Despite the risks the Dambusters took "it was just part of our job", Mr Munro said.
Mr Munro said the only time he felt fear was on his first operation for 97 Squadron mining the mouth of the Gironde River in western France.
"The outline of the coast was black and ominous looking. There were no lights showing. I wondered whether one, we were in the right place or two, whether we were suddenly going to be fired at. Right through the rest of my operations, I never had that occasion to feel fear again because I was always too busy if we were in trouble, getting the plane out of trouble and making sure we could escape."
Earlier this year Mr Munro made headlines for offering his war medals for auction overseas in a bid to raise funds to maintain London's Bomber Command Memorial. The memorial at Green Park commemorates 55,573 aircrew, including 1679 New Zealanders, who died in World War II.
The auction was stopped after British war collector Lord Ashcroft intervened amid public concern about the loss of Mr Munro's medals to New Zealand. He offered 75,000 ($149,810) to the RAF endowment fund charged with generating income for the upkeep of the memorial, and in exchange, Mr Munro has donated his medals, logbooks and other memorabilia to Motat museum in Auckland.
Despite his war hero status, Mr Munro told the paper in April he had been mulling the futility of war in recent years.
"I have some difficulty in understanding why countries go to war to achieve objectives which should really be solved by discussion."
Mr Munro's contribution to the community went further than just his war service.

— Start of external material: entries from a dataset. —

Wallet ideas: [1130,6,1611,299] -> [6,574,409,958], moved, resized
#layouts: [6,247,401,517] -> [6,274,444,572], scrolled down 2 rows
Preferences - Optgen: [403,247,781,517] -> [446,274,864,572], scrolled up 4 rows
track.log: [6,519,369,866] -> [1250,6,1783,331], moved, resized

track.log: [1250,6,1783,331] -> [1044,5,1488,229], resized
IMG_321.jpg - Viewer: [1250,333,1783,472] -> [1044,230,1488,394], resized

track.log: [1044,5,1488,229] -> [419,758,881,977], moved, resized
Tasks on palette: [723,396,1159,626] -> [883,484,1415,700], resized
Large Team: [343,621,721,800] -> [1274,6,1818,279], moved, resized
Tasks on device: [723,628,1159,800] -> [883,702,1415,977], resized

He farmed with his family in the King Country until 1975, and during that time became involved in local and regional politics.

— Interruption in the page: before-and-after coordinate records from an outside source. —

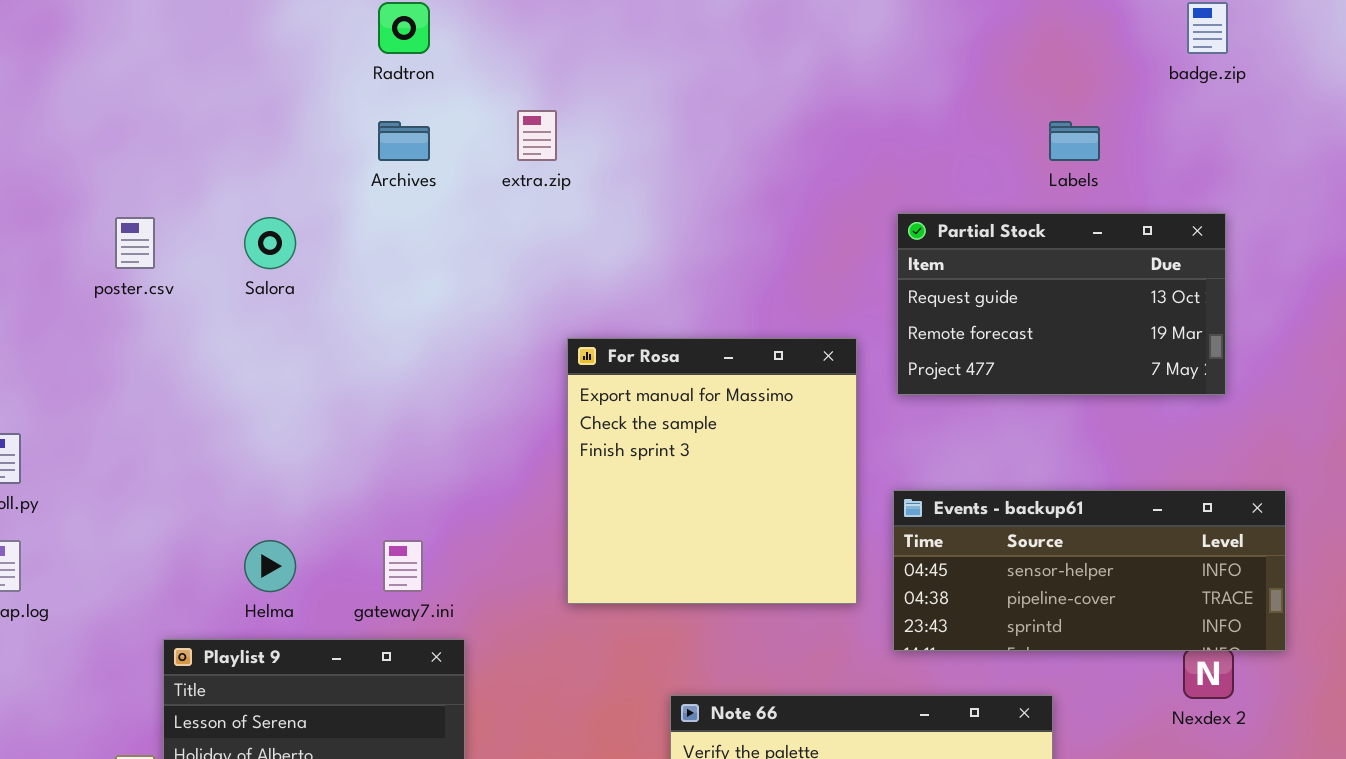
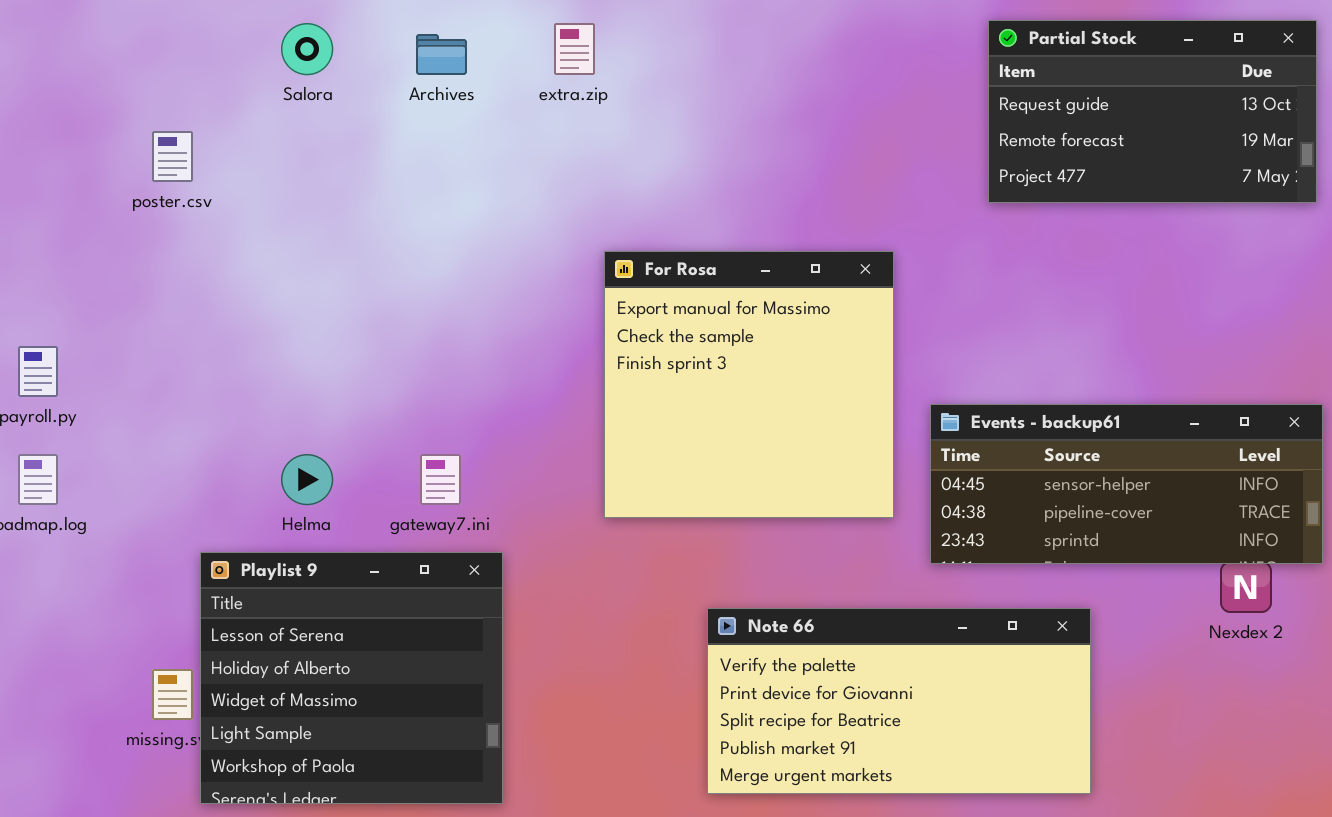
Partial Stock: [897,213,1226,395] -> [988,20,1317,203], moved
Salora: [244,217,296,269] -> [281,23,333,75], moved

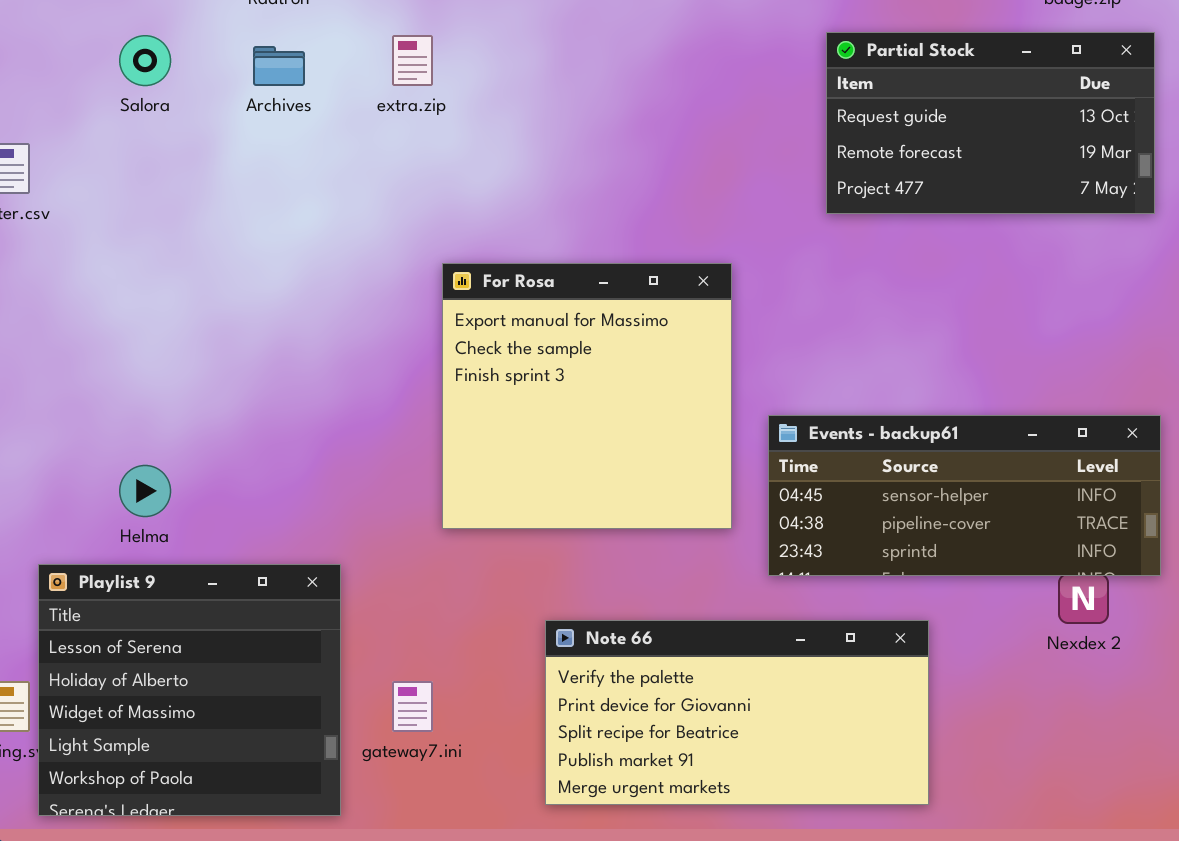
gateway7.ini: [420,454,461,505] -> [392,681,433,732], moved

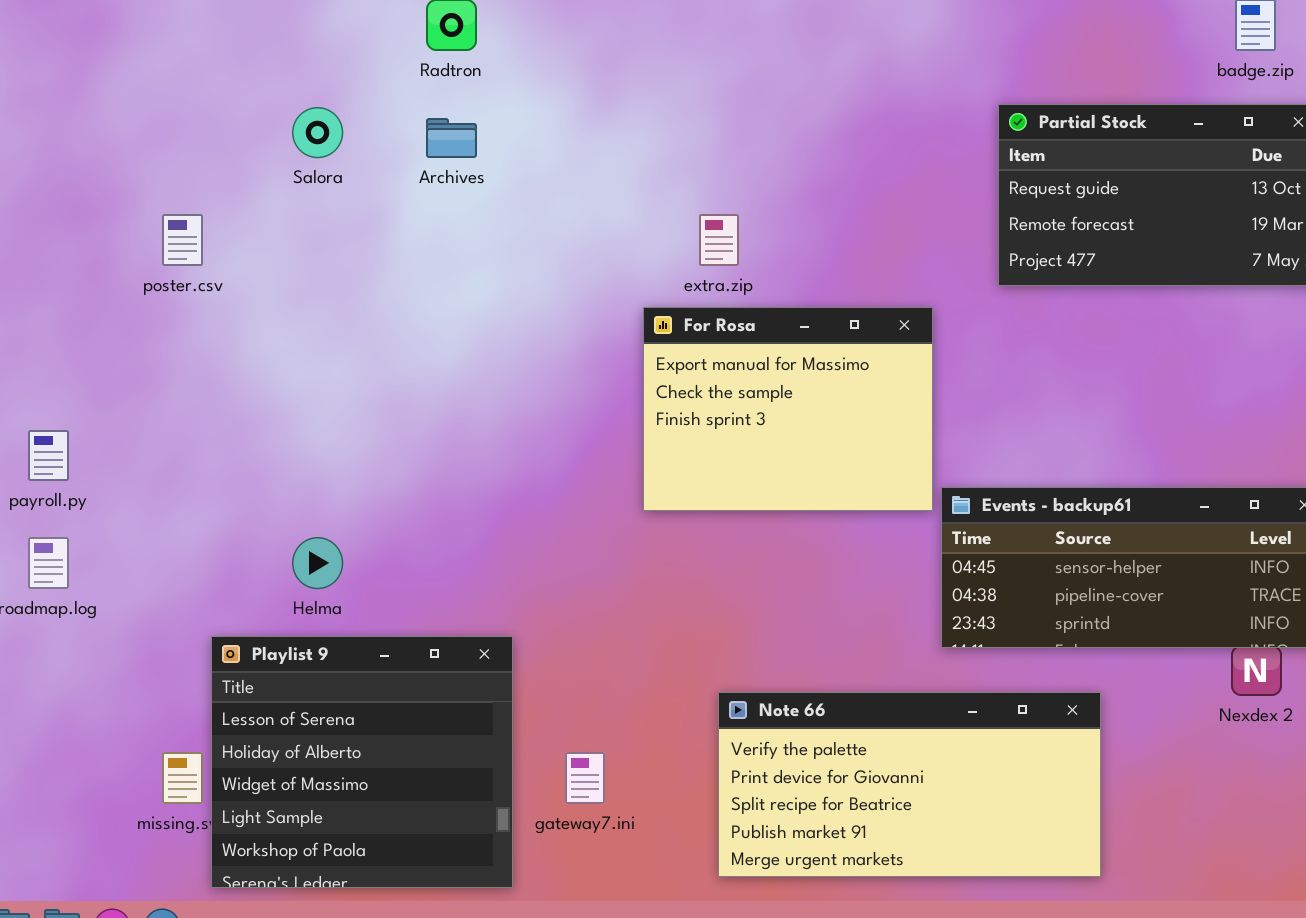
extra.zip: [392,35,433,86] -> [699,214,739,266], moved
For Rosa: [442,263,732,529] -> [643,307,933,511], moved, resized

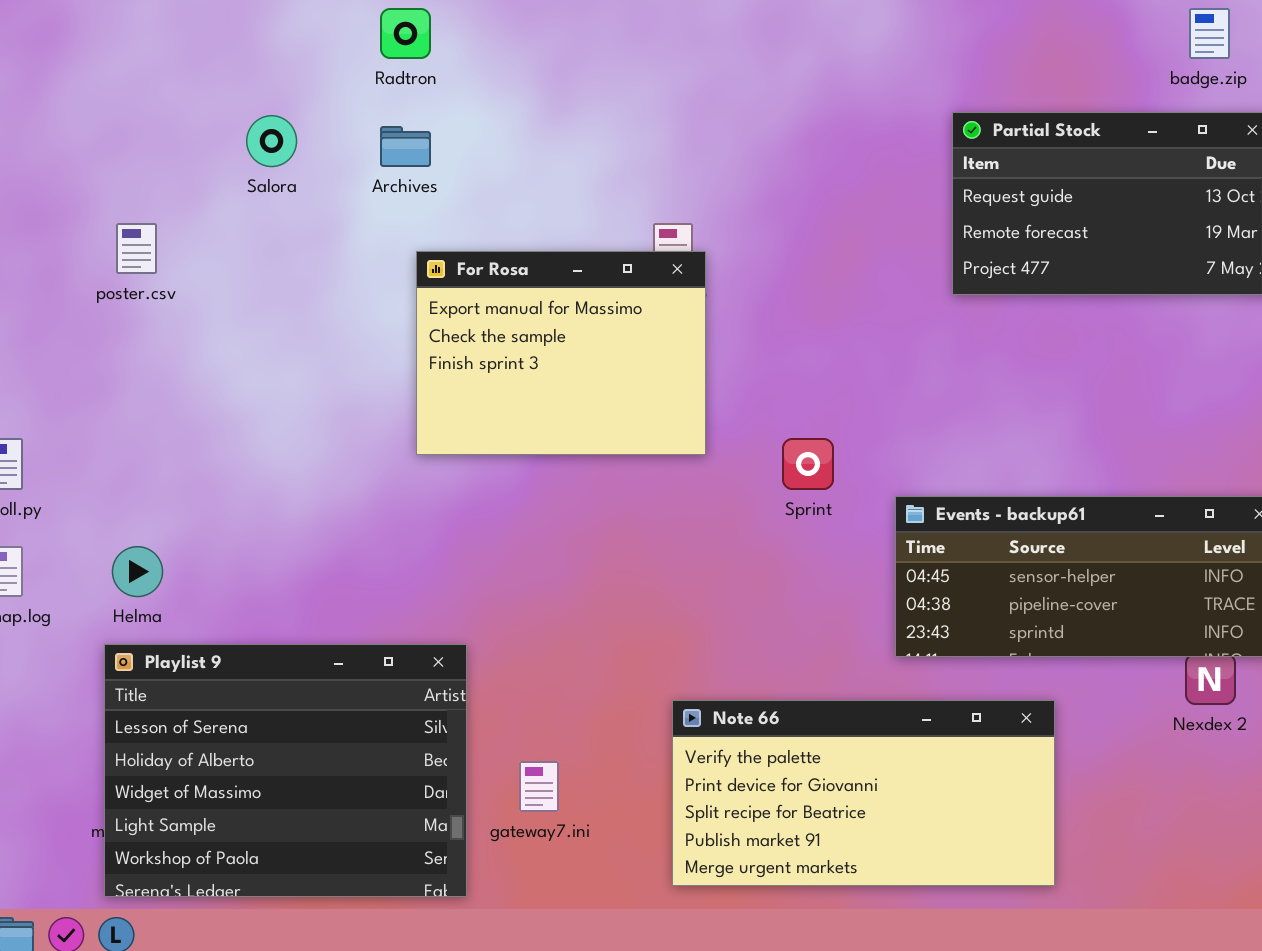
For Rosa: [643,307,933,511] -> [416,251,706,455], moved
Helma: [292,537,343,589] -> [112,546,163,597], moved
Playlist 9: [211,636,513,888] -> [104,644,467,897], resized

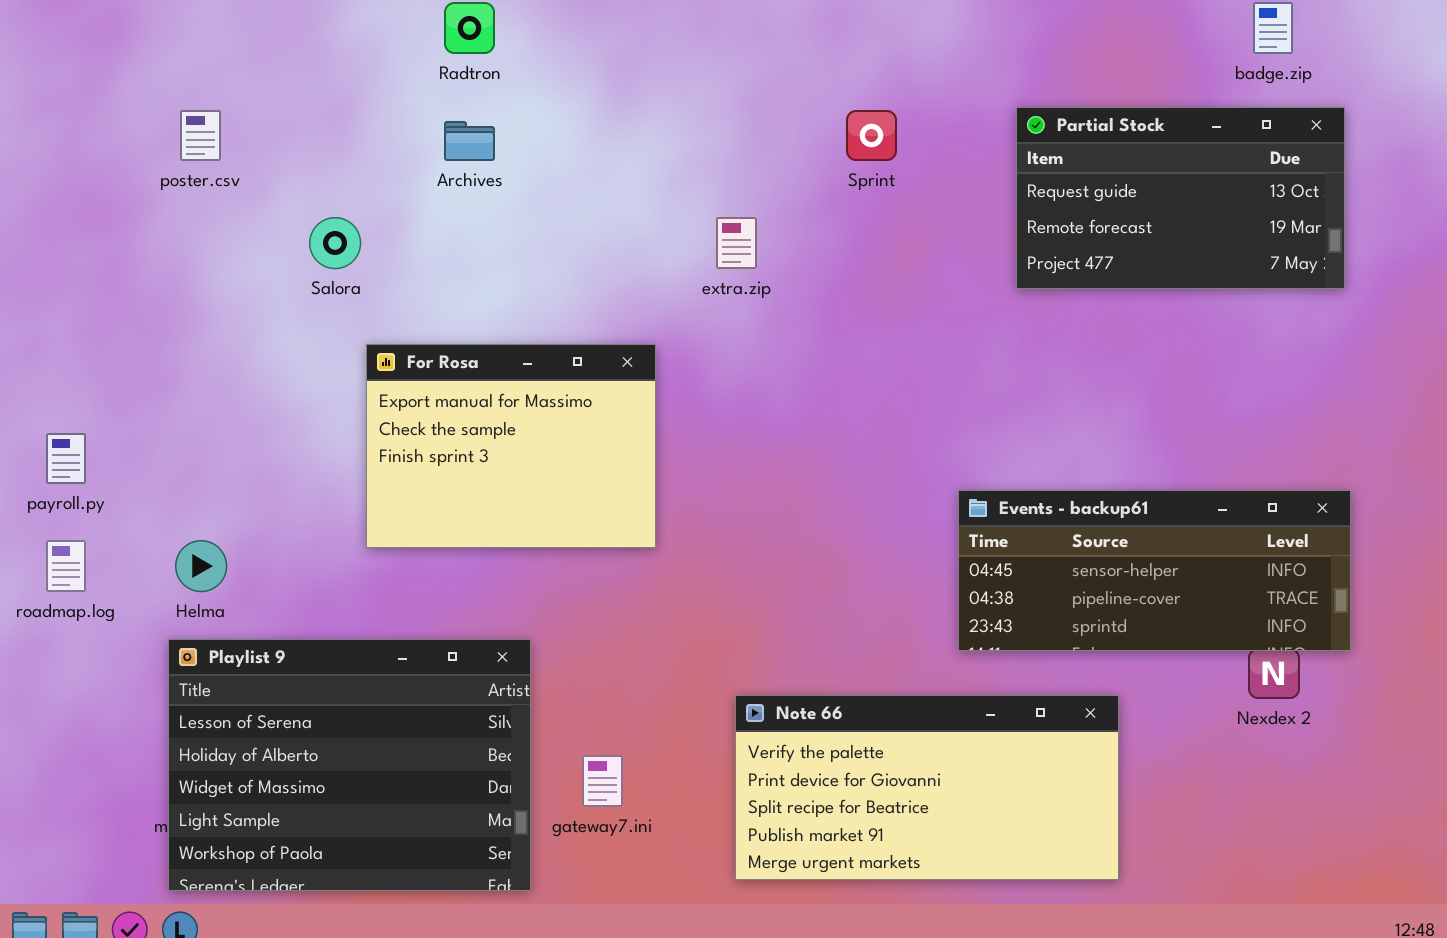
Salora: [246,115,297,167] -> [309,217,361,269], moved
poster.csv: [116,223,157,274] -> [180,110,221,161], moved
For Rosa: [416,251,706,455] -> [366,344,656,548], moved
Sprint: [782,438,834,490] -> [846,110,897,161], moved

He served as a councillor on the New Zealand Local Government Association, and was chairman and mayor of Waitomo for 17 years until 1995, retiring to Tauranga after the death of his wife, Betty.
* A RAF bombing mission to hit power supplies to Nazi Germany's industrial heartland. * A bouncing bomb that skipped across water was developed to be dropped from close range. * Airmen were trained in specially-modified Lancaster bombers. * The bombs breached two of the three dams in the Ruhr Valley.